Can you please help me with the following
a. How to identify is the shape is empedded in StdContent using your api
b. How can i remove these StdContent and place it in the body

@cyrusdaru1, please consider the following code:

// Get desired shape.
Shape shape = doc.FirstSection.Body.GetChild(NodeType.Shape, 2, true) as Shape;
// Checking if the shape is inside the ContentControl.
if (shape.GetAncestor(NodeType.StructuredDocumentTag) != null)
    Console.WriteLine("Shape inside ContentControl");
// Get desired structured document tag.
StructuredDocumentTag sdt = doc.FirstSection.Body.GetChild(NodeType.StructuredDocumentTag,
    0, true ) as StructuredDocumentTag;
// Remove content controls leaving their content untouched.
sdt.RemoveSelfOnly();

Hi Vadim… I removed StructuredDocumentTags from the document before converting to HTML and in the round trip i do see an extra paragraph see the screenshot below

image.png (68.7 KB)

Also below is another sample where extra paragraphs are making issues.
This is happening after i have revomed all StructuredDocumentTags from the source document and then converted to html which is then converted back to docx

image.png (671.6 KB)

Also since i need to preserve shapes in the target document after round trip . I copy the shapes from the source and replace it in the target. By the way the above extra space issue remains if i copy the shaped or leave it as images after converting to HTML.

in.docx (1.8 MB)
out-rountrip.docx (1.7 MB)
Have also attached input and the output word file.

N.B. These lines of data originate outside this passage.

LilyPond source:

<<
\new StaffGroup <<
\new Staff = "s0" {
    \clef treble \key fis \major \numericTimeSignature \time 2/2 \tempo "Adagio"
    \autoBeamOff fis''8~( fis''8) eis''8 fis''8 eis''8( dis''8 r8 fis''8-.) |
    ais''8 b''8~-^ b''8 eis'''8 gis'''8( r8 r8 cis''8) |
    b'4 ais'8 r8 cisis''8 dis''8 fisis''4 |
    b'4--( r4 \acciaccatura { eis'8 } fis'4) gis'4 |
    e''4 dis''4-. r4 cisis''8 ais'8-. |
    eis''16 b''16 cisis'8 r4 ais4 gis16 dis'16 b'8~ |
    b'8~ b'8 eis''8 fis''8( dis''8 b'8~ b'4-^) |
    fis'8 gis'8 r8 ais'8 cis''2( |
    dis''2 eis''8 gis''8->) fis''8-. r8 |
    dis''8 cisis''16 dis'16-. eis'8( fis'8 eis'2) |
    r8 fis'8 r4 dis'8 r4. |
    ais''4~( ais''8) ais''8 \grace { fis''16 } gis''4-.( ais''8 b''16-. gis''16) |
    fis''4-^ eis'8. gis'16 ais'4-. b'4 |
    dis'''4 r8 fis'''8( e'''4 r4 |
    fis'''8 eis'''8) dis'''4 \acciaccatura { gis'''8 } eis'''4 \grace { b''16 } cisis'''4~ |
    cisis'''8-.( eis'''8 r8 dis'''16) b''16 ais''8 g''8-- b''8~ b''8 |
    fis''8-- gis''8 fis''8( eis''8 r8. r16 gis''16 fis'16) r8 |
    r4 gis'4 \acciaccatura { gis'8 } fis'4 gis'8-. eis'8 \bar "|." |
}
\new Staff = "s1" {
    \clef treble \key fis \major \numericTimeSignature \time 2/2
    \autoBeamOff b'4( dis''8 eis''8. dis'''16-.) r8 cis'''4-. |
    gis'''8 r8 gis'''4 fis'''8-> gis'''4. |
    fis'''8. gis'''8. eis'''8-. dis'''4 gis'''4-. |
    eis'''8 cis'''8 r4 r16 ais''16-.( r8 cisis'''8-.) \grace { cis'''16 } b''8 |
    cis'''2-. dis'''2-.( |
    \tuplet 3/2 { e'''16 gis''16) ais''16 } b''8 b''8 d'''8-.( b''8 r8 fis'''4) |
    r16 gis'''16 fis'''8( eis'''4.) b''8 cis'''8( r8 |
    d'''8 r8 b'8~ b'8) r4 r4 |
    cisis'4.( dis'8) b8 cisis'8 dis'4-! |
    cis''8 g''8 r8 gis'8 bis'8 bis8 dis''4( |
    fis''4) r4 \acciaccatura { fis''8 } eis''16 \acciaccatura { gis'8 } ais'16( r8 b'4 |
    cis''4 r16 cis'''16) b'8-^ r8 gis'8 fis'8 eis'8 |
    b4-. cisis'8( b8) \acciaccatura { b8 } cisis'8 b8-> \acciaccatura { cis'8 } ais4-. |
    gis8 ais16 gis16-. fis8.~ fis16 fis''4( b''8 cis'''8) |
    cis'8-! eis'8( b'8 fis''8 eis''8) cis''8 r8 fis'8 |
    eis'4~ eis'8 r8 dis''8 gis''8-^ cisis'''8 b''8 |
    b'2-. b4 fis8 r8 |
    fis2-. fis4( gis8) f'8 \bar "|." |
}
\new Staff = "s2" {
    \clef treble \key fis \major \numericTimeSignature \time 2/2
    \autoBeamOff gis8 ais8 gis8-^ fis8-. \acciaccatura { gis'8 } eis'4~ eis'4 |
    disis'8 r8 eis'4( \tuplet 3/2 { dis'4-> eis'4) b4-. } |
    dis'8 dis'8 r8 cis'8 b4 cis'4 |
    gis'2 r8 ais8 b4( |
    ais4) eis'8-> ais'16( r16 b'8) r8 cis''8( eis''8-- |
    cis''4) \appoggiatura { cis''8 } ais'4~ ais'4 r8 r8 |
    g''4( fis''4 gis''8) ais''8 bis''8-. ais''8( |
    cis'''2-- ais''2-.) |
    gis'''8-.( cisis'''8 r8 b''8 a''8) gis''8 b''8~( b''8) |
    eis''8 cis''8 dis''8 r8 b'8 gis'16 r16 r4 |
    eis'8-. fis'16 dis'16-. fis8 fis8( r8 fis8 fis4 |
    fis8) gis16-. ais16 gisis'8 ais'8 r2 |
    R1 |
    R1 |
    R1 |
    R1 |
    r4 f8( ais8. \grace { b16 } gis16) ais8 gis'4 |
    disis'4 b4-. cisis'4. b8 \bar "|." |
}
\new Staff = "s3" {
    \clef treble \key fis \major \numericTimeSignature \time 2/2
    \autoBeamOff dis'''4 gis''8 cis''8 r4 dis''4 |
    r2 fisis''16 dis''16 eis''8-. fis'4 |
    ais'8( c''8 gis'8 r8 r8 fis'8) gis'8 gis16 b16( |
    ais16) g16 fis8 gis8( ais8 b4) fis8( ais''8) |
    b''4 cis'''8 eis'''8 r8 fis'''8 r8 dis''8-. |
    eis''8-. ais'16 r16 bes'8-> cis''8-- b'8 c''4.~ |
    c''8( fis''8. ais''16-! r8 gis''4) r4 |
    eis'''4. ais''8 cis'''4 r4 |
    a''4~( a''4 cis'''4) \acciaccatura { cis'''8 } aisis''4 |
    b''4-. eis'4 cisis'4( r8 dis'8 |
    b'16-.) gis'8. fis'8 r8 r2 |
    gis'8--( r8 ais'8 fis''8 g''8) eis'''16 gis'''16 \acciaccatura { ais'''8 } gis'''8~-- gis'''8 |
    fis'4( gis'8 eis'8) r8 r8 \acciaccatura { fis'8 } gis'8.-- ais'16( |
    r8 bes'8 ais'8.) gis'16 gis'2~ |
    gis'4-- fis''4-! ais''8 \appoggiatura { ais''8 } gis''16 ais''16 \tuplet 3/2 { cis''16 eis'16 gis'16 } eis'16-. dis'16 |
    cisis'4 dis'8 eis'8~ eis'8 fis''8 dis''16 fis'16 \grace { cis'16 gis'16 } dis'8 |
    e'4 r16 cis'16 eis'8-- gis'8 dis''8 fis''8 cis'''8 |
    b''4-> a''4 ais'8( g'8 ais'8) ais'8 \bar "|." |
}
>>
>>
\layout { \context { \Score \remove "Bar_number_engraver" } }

I have also noticed at times that the paragraph line spacing is not properly saved while converting to HTML and then back to word. This will also result in the above issue. So all in all i have seen 2 issues

  1. Extra Pragragraphs added while conversion round trip
  2. Line spacing not preserved

image.png (645.4 KB)

@cyrusdaru1
Both problems may be related to the issue mentioned in the following thread WORDSNET-24463. The second problem “Line spacing not preserved” is related to the thread directly. The first one “Extra Pragragraphs added while conversion round trip” is related to it indirectly. Since the problematic shape is text-aligned (Shape.RelativeVerticalPosition == RelativeVerticalPosition.TextFrameDefault), Aspose.Words export tries to align the shape position in a similar way in Html, but due to a roundtrip problem during back conversion the shape position gets changed.
You can try working around this first problem by setting alignment by page. (Shape.RelativeVerticalPosition == RelativeVerticalPosition.Page).